TIS CLUB

04 maggio 2017

Caldaie a biomassa e inquinamento

Per contenere i costi molti clienti mi chiedono consigli per installare caldaie domestiche a legna o stufe a pellet che si integrino con un impianto termico tradizionale. Quali indicazioni posso dare per limitare l’inquinamento causato dalle biomasse usate come combustibile da caldaie domestiche, stufe e camini chiusi?



Ecco la risposta del nostro esperto.Su questi sistemi di riscaldamento si sono svolti molti studi che in alcuni casi hanno portato alla conclusione che sono inquinanti e altre volte che sono meno inquinanti perché le biomasse sono o sono state ritenute fonti energetiche rinnovabili.

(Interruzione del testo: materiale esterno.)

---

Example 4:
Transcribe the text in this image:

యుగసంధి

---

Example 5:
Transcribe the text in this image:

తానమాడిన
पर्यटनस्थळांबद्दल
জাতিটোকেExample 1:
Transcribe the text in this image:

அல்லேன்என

Ma, la produzione di polveri e degli altri prodotti della combustione dei suddetti sistemi di riscaldamento, in alcune zone d’Italia, vuoi per il clima, vuoi perché c’è una concentrazione di altri inquinanti, è stato limitato nell’uso domestico (la regione Lombardia è una delle regioni che ha regolato in maniera restrittiva l’uso delle biomasse come combustibile da riscaldamento).

Per dirimere la questione il Ministero dell’Ambiente sta emanando un decreto che, in base all’art. 290, comma 4 del D.Leg.vo 152/2006 (cosiddetto codice ambiente), stabilisce un sistema di certificazione per caldaie domestiche, stufe e camini chiusi alimentati a legna. Il sistema di certificazione mira a contribuire alla riduzione degli inquinanti in atmosfera e quindi alla riduzione degli inquinanti che superano i limiti imposti a livello europeo in molte zone del territorio nazionale. Il decreto è indirizzato ai produttori di caldaie fino a 500 kW, camini chiusi, caminetti aperti, stufe a legna, stufe ad accumulo, cucine a legna, a pellet, a carbone di legna e biomasse combustibili.

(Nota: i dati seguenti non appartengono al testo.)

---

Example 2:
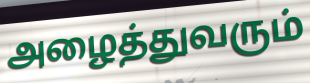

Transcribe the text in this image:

அழைத்துவரும்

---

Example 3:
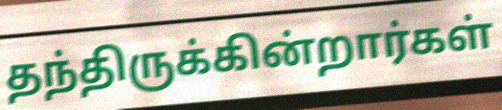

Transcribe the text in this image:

தந்திருக்கின்றார்கள்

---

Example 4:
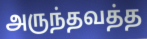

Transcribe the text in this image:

அருந்தவத்த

La certificazione, di tipo volontario, per queste apparecchiature, sarà rilasciata da un organismo notificato a seguito di prove tecniche effettuate secondo l’allegato 2 al decreto al fine di verificare l’entità delle emissioni inquinanti dovute a: polveri, carbonio organico totale, ossidi di azoto e monossido di carbonio. In base al loro grado di inquinamento sarà assegnato una classe di qualità che può andare da una stella a cinque stelle.

Per limitare l’inquinamento dei suddetti sistemi di riscaldamento il produttore deve indicare nel libretto di istruzione le informazioni con le modalità di installazione, il funzionamento ottimale, la gestione, i controlli periodici, la raccolta e il trattamento dei prodotti della combustione. Quando sarà operativo il suddetto decreto si avranno prodotti “certificati”, ma già oggi esistono sistemi di riscaldamento a biomasse che sono attenti alle loro emissioni inquinanti anche se risultano più costosi. Il consiglio è quindi di non scegliere solo in base al costo ma soprattutto in base al loro grado di inquinamento: solo così possiamo contribuire a limitare l’impatto di tali sistemi di riscaldamento sull’ambiente in cui viviamo.